Le phénomène n’est pas nouveau mais s’est accentué ces derniers mois. On l’a vu dans plusieurs villes de France : des actions violentes menées par des familles de victimes faisant justice elles-mêmes. Ces évènements marquent une véritable défiance des citoyens face à la justice et à l’Etat de droit.

Quelques faits …

Plusieurs cas ont marqué les faits divers à la fin de l’année 2022… Ainsi, un père de famille de Roanne molestait un mineur isolé suspecté d’avoir agressé sa fille de 6 ans tandis que les proches d’une femme de 47 ans, assassinée à Nantes, identifiaient le meurtrier présumé et lui faisaient subir un interrogatoire brutal.

Ces phénomènes ne sont pas nouveaux et se reproduisent dans tous les pays du monde. Un terme a même été créé pour décrire ces auto-justiciers, on parle de “vigilantisme”.

Forgé aux États-Unis dans la première moitié du XIXe siècle, ce terme recouvre des actions collectives, souvent violentes et illégales, qui ont pour vocation de maintenir l’ordre et/ou de rendre la justice, au nom de normes juridiques ou morales.

Ces actions suscitent la polémique et si elles étaient généralement dénoncées par le plus grand nombre, elles trouvent aujourd’hui grâce aux yeux de nombreux citoyens qui ont perdu confiance dans la justice de notre pays.
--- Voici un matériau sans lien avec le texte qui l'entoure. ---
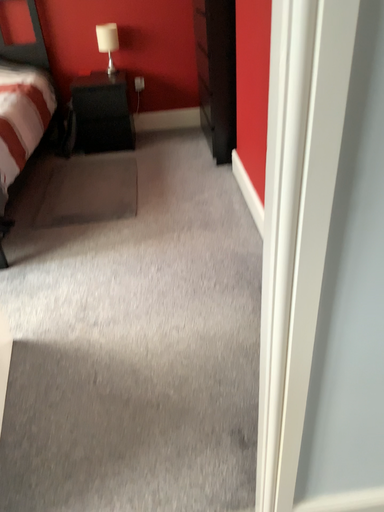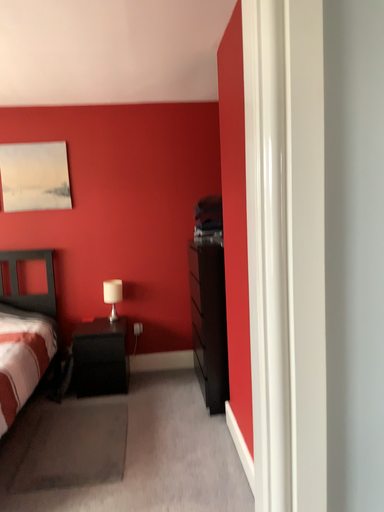
Question: Which way did the camera rotate in the video?

Choices:
 (A) rotated upward
 (B) rotated downward

Answer: (A)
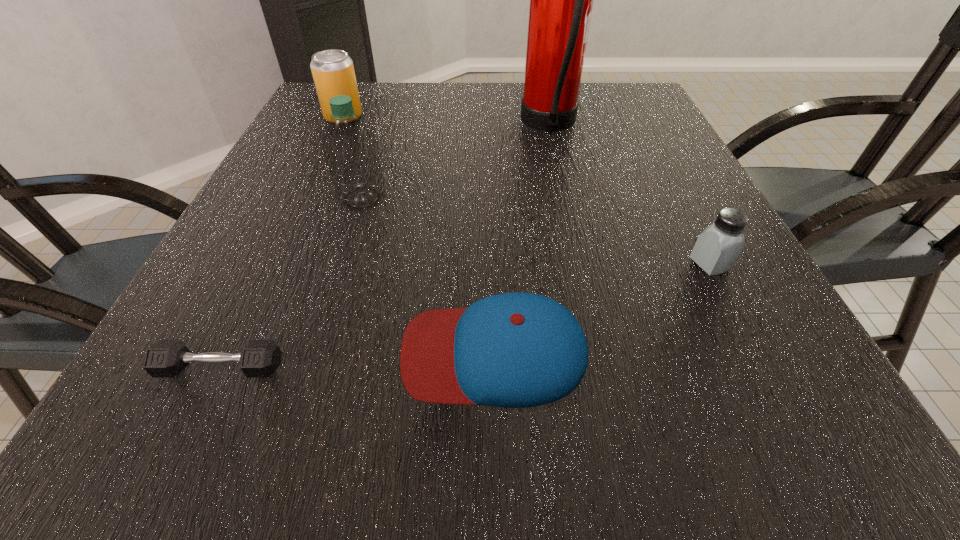
Identify the location of fire extinguisher. (561, 0).

Find the location of a particular element. The image size is (960, 540). the fourth nearest object is located at coordinates (351, 151).

Find the location of `water bottle`. water bottle is located at coordinates (351, 151).

Find the location of a particular element. pop (soda) is located at coordinates (333, 72).

This screenshot has height=540, width=960. What are the coordinates of `the rightmost object` in the screenshot? It's located at (717, 248).

This screenshot has height=540, width=960. Identify the location of the fourth tallest object. (717, 248).

At what (x,y) coordinates should I click in order to perform the action: click on the fifth tallest object. Please return your answer as a coordinate pair (x, y). Image resolution: width=960 pixels, height=540 pixels. Looking at the image, I should click on (515, 350).

Locate an element on the screen. Image resolution: width=960 pixels, height=540 pixels. the shortest object is located at coordinates (166, 358).

Locate an element on the screen. This screenshot has height=540, width=960. free space located on the left of the tallest object is located at coordinates (468, 126).

Find the location of a particular element. Image resolution: width=960 pixels, height=540 pixels. vacant area located on the right of the fourth nearest object is located at coordinates (452, 198).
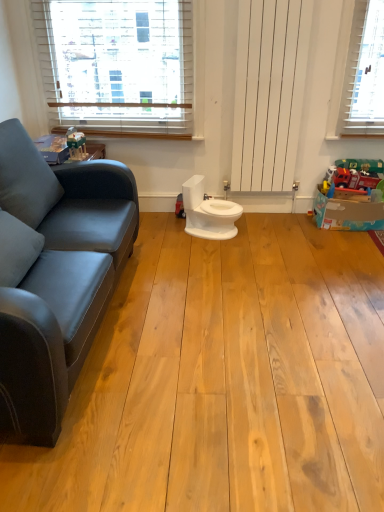
Where is `vacant space situated on the left part of white glossy toilet at center`? The width and height of the screenshot is (384, 512). vacant space situated on the left part of white glossy toilet at center is located at coordinates (155, 229).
Le phénomène est également amplifié par les réseaux sociaux sur lesquels sont diffusées ces actions et sous le coup d’émissions de télévision dirigées par certains animateurs qui s’érigent en magistrats. Citons notamment Cyril Hanouna, qui réclamait il y a encore quelques semaines la perpétuité directe pour la meurtrière présumée de la petite Lola.

L’Etat de droit

Le concept d’État de droit s’oppose à la notion de pouvoir arbitraire. Théorisé par le juriste Hans Kelsen au début du XXe siècle, il le définissait ainsi : “un État dans lequel les normes juridiques sont hiérarchisées de telle sorte que sa puissance s’en trouve limitée”.

Cette expression est devenue au fil des années un thème politique et elle est aujourd’hui considérée comme la principale caractéristique des régimes démocratiques.

Ainsi, le principe de légitimité est subordonné au principe du respect de la légalité.

En se faisant justice eux-mêmes, les citoyens se défient de l’Etat de droit et s’en affranchissent.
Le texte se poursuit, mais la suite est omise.